This is probably the most misinterpreted scene in Doctor Who history. Many consider it an endorsement of pacifism, i.e. all disputes should be settled by peaceful means, and if one kills a killer, they become as bad as the killer (even though they are not the aggressor). If we were to ignore the rest of the serial and just view the Doctor (Tom Baker) and Sarah’s (Elisabeth Sladen) debate, then this is perhaps understandable. To fully appreciate the scene, it must be contrasted with this earlier debate between the Doctor and the Daleks’ creator, Davros (Michael Wisher).
It is clearly intended that these two scenes be contrasted to display Davros’ and the Doctor’s conflicting philosophies; Sarah even compares the Daleks to a disease in reference to the previous debate. Once we do this, it becomes apparent that it is not simply the taking of life that the Doctor is rejecting, but the power to take away people’s free will, to take their lives in his hands, to give them no choice but to obey his will. Davros has not only created life in his image, he wishes this life to be the only one in existence, for all creation to fit his single vision, believing his will is more important than anyone else’s. If the Doctor were to change history to fit his vision, he would be accepting Davros’ philosophy, giving himself the power to ‘play God’ and control people’s destinies. It is this ‘right’ that the Doctor is questioning.
If we look at the Doctor’s dialogue during the debate with Sarah, he is constantly considering the bigger picture, the effect his actions will have on others, and the right of one man to decide the fate of the universe. Eventually, he decides he would be as bad as the Daleks – the creatures that consider mastery over all races their right – if he were to decide another race’s fate. He talks of future worlds becoming allies because of their fear of the Daleks as a positive. Presumably, these worlds will form rebel fighting forces, much as he encourages the Thals and the Mutos to do when he instructs them to destroy the bunker: actions and words at odds with pacifism.

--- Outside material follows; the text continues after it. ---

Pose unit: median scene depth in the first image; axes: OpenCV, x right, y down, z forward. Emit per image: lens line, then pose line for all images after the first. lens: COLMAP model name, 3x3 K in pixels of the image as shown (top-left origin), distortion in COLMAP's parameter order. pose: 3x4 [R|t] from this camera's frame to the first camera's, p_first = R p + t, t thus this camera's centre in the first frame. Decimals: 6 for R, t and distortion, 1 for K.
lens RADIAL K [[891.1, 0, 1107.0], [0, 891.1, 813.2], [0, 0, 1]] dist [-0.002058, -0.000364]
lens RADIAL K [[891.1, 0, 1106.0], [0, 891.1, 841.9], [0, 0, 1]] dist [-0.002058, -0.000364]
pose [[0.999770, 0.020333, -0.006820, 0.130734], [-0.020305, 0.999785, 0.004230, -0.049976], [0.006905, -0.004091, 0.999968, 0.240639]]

Through Sarah’s dialogue, we are reminded that the Doctor is on a mission for the Time Lords, and it is they who have guided him to carry out these actions. Robert Holmes, script editor for this serial, who it is suspected was responsible for much of the dialogue, is greatly responsible for the series’ depiction of the Time Lords as an oligarchy of self-appointed custodians of time and space. Moreover, as underhanded manipulators who are happy to exploit others – including the Doctor on multiple occasions – to serve their own interests. In this way, their philosophy is much akin to Davros’, and the Doctor’s failure to complete their mission adds weight to the argument that it is this philosophy he is rejecting. The beginning and end of the scene, which are often cut when it is discussed on clip shows, documentaries and Doctor Who nights, reveal a great deal about its true intention. Firstly, it begins with the companions killing a Dalek mutant that is attacking the Doctor. An odd way to start a scene if you intend to portray a pacifist message. Secondly, and even more importantly, it ends with the Doctor being saved from having to make his decision by Gharman (Dennis Chinnery), who has found a ‘democratic’ solution by calling a meeting, in which the remnants of the Kaled race will decide their own destiny.
Genesis of the Daleks depicts a horrific world ruled by a strict dictatorship, by a man with “a fanatical desire to perpetuate himself in his creation”, who is willing to conspire to wipe out his own race so his single vision can be fulfilled. The rejection of this world and Davros’ way of thinking, in favour of real democracy, is the true purpose of this scene and the entire serial. Sadly, the Kaleds’ meeting is disrupted by a group of Daleks that Davros has already activated, who kill all those who oppose them. The Doctor is then forced to return to the incubation room and destroy the remaining mutants. So much for pacifism.